● **PROBLEMS AND TASKS**
(a) Answer these questions using the foreign policy passage:
(i) In which two places does the passage say the twin-track approach succeeded in securing agreement?
(ii) Who had authorized air strikes against Iraq?
(iii) How many further clarifications were secured after the initial commitment?
(b) Reproduce the part of the foreign policy passage that opens with the words containing "In relation to" and closes with "avert military action.".

● **TEXT SECTION**
%%
A dominant theme in the foreign policy of the past year has been the necessity of backing diplomacy with the credible threat of force against those who challenge international stability. Both in Kosovo and in Iraq, that twin-track approach has been successful in securing agreement. However, a necessary feature of agreements obtained by the threat of force is that they are likely to be implemented only if we demonstrate our continuing resolve.

In relation to Iraq, the threat of force came very close to being the use of force. Both President Clinton and the Prime Minister had authorised air strikes to be made. The threat of force was certainly credible to Saddam Hussein. He had thought that we were bluffing, but he realised that he was wrong. When he grasped how serious we were, he was desperate to avert military action.

In the course of that Saturday two weeks ago, the fax machines between Baghdad and the United Nations were in overdrive. Not only did we receive the initial commitment to allow the UN special commission to resume inspections, but, when that was not sufficient, we secured two further clarifications, making it clear that the undertaking was without conditions, without reservations and without limitations.
%%
● **SUPPLIED MATERIAL**
%%
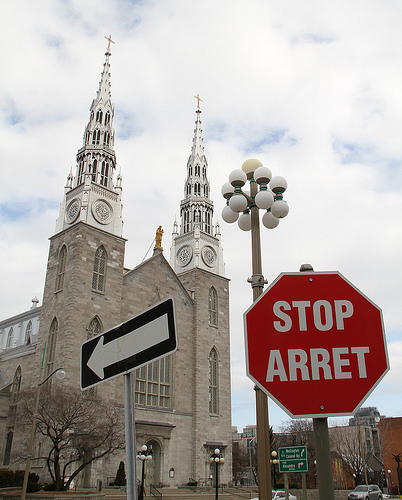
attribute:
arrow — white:
[60, 295, 186, 387]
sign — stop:
[223, 274, 398, 429]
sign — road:
[70, 281, 180, 367]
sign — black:
[79, 291, 180, 395]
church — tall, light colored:
[2, 20, 252, 498]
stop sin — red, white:
[235, 269, 390, 415]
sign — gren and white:
[231, 266, 398, 418]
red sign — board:
[242, 268, 391, 419]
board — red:
[243, 270, 390, 417]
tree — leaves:
[16, 381, 139, 472]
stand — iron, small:
[232, 225, 280, 489]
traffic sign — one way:
[62, 293, 196, 390]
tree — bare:
[6, 389, 135, 494]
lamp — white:
[35, 363, 69, 400]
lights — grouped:
[204, 137, 318, 249]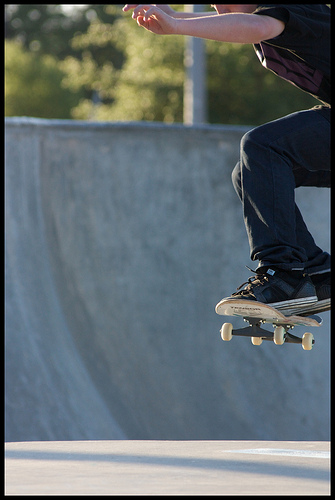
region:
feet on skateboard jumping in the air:
[169, 236, 328, 396]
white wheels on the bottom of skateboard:
[213, 319, 289, 354]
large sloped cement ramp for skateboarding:
[16, 87, 262, 373]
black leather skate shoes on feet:
[200, 249, 331, 356]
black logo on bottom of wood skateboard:
[232, 301, 264, 321]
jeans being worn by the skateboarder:
[207, 96, 329, 301]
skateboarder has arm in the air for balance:
[116, 1, 317, 71]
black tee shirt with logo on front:
[241, 5, 332, 110]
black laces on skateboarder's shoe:
[222, 259, 273, 297]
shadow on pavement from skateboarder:
[56, 420, 306, 486]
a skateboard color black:
[206, 292, 328, 358]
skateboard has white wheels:
[213, 318, 319, 357]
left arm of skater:
[121, 4, 297, 48]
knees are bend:
[216, 116, 307, 204]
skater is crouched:
[115, 6, 328, 317]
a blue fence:
[14, 108, 324, 440]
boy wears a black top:
[116, 0, 329, 138]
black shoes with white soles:
[208, 250, 328, 318]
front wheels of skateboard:
[217, 318, 287, 344]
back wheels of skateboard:
[249, 334, 316, 350]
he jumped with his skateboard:
[112, 3, 334, 374]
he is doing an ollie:
[111, 2, 333, 390]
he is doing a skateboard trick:
[118, 5, 333, 394]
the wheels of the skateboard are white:
[211, 323, 325, 351]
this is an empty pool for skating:
[8, 117, 331, 492]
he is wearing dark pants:
[215, 95, 334, 303]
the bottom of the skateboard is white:
[196, 293, 330, 352]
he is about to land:
[107, 5, 332, 391]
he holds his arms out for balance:
[101, 2, 333, 496]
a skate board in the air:
[210, 298, 325, 346]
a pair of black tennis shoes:
[228, 259, 332, 310]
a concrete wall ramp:
[6, 124, 225, 434]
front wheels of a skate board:
[217, 320, 287, 342]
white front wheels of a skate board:
[218, 323, 294, 344]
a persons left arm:
[121, 4, 294, 44]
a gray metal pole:
[177, 41, 221, 125]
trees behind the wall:
[8, 9, 177, 114]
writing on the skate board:
[228, 304, 265, 312]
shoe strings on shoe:
[236, 263, 262, 289]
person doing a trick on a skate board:
[213, 185, 324, 363]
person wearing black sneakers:
[218, 252, 330, 317]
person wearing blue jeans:
[221, 94, 332, 289]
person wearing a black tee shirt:
[251, 2, 326, 80]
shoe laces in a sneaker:
[230, 269, 264, 295]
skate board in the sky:
[199, 219, 328, 357]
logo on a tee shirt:
[249, 38, 328, 93]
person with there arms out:
[139, 8, 278, 55]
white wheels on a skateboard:
[217, 321, 288, 346]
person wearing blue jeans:
[221, 99, 319, 256]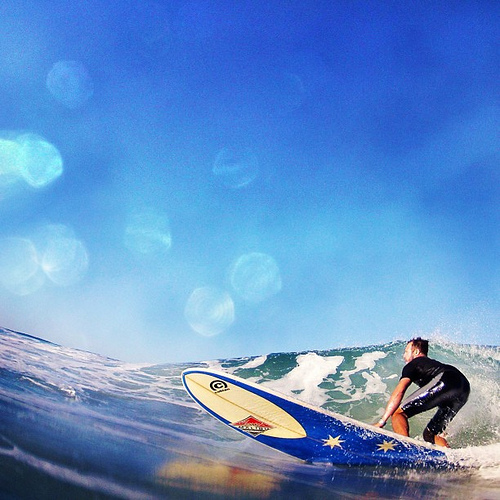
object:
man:
[371, 336, 470, 448]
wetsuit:
[399, 356, 471, 445]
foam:
[257, 349, 400, 416]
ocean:
[0, 324, 500, 500]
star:
[321, 434, 346, 449]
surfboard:
[180, 366, 450, 467]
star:
[375, 439, 400, 453]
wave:
[122, 339, 500, 479]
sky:
[1, 0, 500, 364]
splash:
[409, 313, 488, 346]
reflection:
[0, 449, 454, 500]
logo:
[209, 379, 230, 393]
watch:
[378, 417, 387, 426]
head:
[403, 336, 429, 364]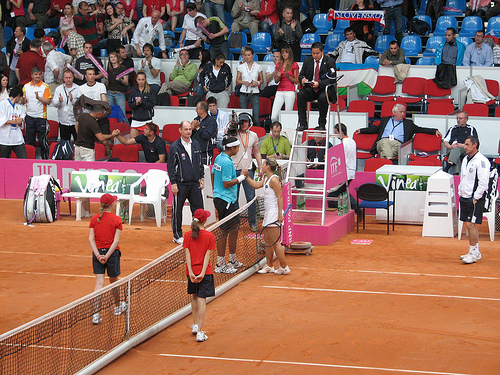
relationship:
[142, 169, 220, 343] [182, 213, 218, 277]
woman wears shirt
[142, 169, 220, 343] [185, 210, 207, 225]
woman wears hat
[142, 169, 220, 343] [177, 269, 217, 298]
woman wears shorts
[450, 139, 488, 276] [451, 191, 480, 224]
man wears shorts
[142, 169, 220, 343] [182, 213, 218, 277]
woman wearing shirt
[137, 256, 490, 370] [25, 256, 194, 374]
court has net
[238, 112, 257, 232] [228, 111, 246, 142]
man holds camera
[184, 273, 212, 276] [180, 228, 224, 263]
hands behind back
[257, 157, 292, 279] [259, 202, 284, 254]
woman holds racket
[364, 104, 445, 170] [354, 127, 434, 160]
man relaxes in chair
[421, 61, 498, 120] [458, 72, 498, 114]
clothing on chair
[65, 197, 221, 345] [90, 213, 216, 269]
girls wear shirts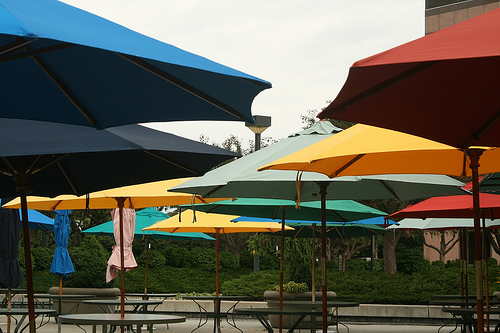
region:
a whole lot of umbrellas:
[3, 13, 489, 292]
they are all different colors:
[28, 15, 487, 269]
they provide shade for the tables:
[58, 275, 189, 329]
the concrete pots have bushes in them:
[259, 273, 346, 328]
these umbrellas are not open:
[50, 206, 137, 280]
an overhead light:
[242, 110, 273, 145]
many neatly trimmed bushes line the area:
[20, 235, 246, 280]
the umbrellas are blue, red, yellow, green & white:
[28, 12, 490, 233]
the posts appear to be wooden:
[313, 187, 343, 332]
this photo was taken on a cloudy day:
[11, 0, 497, 331]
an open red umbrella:
[317, 2, 499, 148]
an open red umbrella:
[382, 193, 497, 218]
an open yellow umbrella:
[260, 120, 499, 178]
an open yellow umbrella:
[0, 177, 237, 211]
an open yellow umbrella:
[141, 207, 293, 232]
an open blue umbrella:
[0, 0, 271, 130]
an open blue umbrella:
[227, 212, 399, 226]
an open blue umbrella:
[80, 208, 217, 242]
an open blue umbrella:
[19, 207, 57, 227]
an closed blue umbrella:
[46, 208, 74, 275]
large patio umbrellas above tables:
[3, 3, 497, 323]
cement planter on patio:
[261, 276, 336, 331]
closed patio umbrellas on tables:
[42, 208, 156, 283]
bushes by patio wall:
[133, 242, 498, 305]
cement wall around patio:
[126, 288, 488, 331]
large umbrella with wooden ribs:
[1, 110, 248, 327]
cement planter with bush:
[48, 253, 139, 330]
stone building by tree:
[358, 12, 495, 270]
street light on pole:
[238, 95, 275, 299]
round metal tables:
[180, 280, 368, 331]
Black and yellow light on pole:
[246, 115, 270, 150]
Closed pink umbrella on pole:
[106, 209, 138, 281]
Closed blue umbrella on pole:
[52, 212, 72, 274]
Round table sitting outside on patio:
[56, 313, 186, 331]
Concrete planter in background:
[263, 289, 338, 327]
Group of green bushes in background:
[138, 250, 238, 270]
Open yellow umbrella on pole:
[256, 122, 498, 177]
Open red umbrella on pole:
[382, 193, 499, 218]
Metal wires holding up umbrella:
[1, 150, 234, 197]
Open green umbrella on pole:
[178, 199, 391, 220]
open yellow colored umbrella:
[304, 135, 409, 178]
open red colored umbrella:
[372, 53, 499, 170]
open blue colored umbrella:
[55, 14, 146, 86]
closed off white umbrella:
[111, 199, 141, 273]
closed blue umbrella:
[54, 195, 75, 281]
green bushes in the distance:
[150, 241, 402, 298]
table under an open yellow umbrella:
[54, 299, 193, 331]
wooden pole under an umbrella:
[211, 231, 229, 328]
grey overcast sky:
[252, 11, 322, 66]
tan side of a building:
[419, 11, 485, 29]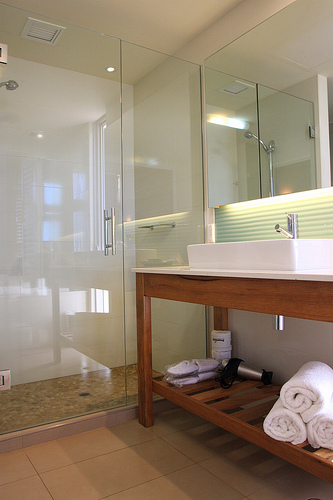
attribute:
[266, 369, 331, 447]
towels — fluffy, white, rolled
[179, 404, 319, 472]
shelf — wooden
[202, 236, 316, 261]
sink — modern, supported, white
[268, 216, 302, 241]
faucet — modern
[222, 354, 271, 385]
blow dryer — silver, black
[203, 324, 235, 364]
toilet paper — stacked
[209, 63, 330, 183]
mirror — large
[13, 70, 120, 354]
shower — stand up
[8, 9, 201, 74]
ceiling — white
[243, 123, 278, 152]
shower head — silver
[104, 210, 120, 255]
handle — silver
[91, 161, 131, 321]
door — glass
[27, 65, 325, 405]
bathroom — white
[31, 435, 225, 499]
ground — tiled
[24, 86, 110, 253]
wall — white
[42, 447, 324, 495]
floor — tiled, beige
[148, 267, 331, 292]
table — wooden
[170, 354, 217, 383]
slippers — white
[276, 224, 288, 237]
tap — metallic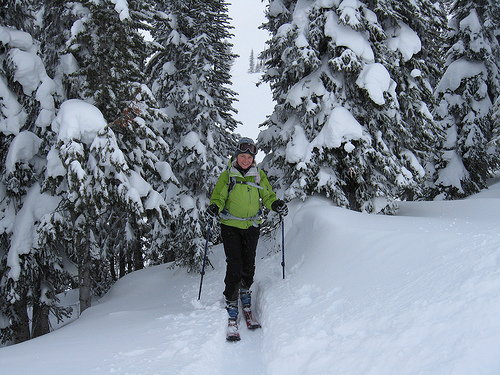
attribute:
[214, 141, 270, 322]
%%
● **ANSWERS PROVIDED**
(a)
(i) Kosovo and Iraq
(ii) President Clinton and the Prime Minister
(iii) Two

(b)
In relation to Iraq, the threat of force came very close to being the use of force. Both President Clinton and the Prime Minister had authorised air strikes to be made. The threat of force was certainly credible to Saddam Hussein. He had thought that we were bluffing, but he realised that he was wrong. When he grasped how serious we were, he was desperate to avert military action.